━━━━━ STORED DATA ━━━━━
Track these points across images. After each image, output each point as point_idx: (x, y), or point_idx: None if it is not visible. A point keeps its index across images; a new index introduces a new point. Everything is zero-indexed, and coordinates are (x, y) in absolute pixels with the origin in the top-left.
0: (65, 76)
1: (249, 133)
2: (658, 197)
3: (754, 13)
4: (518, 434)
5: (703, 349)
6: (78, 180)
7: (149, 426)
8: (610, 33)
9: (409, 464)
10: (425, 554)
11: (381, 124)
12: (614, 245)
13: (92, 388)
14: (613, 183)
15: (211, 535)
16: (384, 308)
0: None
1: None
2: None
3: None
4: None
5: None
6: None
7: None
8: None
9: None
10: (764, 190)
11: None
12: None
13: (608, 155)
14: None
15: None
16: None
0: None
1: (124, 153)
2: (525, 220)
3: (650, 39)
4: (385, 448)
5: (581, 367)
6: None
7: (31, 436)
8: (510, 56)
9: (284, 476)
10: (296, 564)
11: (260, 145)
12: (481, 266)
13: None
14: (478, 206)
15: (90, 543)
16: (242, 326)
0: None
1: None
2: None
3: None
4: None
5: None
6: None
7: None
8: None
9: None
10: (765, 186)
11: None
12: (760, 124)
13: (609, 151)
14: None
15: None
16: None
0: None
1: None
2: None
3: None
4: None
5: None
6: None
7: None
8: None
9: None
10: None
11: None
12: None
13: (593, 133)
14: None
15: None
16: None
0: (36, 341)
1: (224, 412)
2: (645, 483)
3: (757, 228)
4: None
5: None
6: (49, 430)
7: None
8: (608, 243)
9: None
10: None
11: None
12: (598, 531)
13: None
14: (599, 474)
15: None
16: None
━━━━━
AIM OF THE TASK
Print all of the lines above verbatim, leaving every character unchanged.

ANSWER IN FULL
Track these points across images. After each image, output each point as point_idx: (x, y), or point_idx: None if it is not visible. A point keeps its index across images; a new index introduces a new point. Everything is zero-indexed, and coordinates are (x, y) in absolute pixels with the origin in the top-left.
0: (65, 76)
1: (249, 133)
2: (658, 197)
3: (754, 13)
4: (518, 434)
5: (703, 349)
6: (78, 180)
7: (149, 426)
8: (610, 33)
9: (409, 464)
10: (425, 554)
11: (381, 124)
12: (614, 245)
13: (92, 388)
14: (613, 183)
15: (211, 535)
16: (384, 308)
0: None
1: None
2: None
3: None
4: None
5: None
6: None
7: None
8: None
9: None
10: (764, 190)
11: None
12: None
13: (608, 155)
14: None
15: None
16: None
0: None
1: (124, 153)
2: (525, 220)
3: (650, 39)
4: (385, 448)
5: (581, 367)
6: None
7: (31, 436)
8: (510, 56)
9: (284, 476)
10: (296, 564)
11: (260, 145)
12: (481, 266)
13: None
14: (478, 206)
15: (90, 543)
16: (242, 326)
0: None
1: None
2: None
3: None
4: None
5: None
6: None
7: None
8: None
9: None
10: (765, 186)
11: None
12: (760, 124)
13: (609, 151)
14: None
15: None
16: None
0: None
1: None
2: None
3: None
4: None
5: None
6: None
7: None
8: None
9: None
10: None
11: None
12: None
13: (593, 133)
14: None
15: None
16: None
0: (36, 341)
1: (224, 412)
2: (645, 483)
3: (757, 228)
4: None
5: None
6: (49, 430)
7: None
8: (608, 243)
9: None
10: None
11: None
12: (598, 531)
13: None
14: (599, 474)
15: None
16: None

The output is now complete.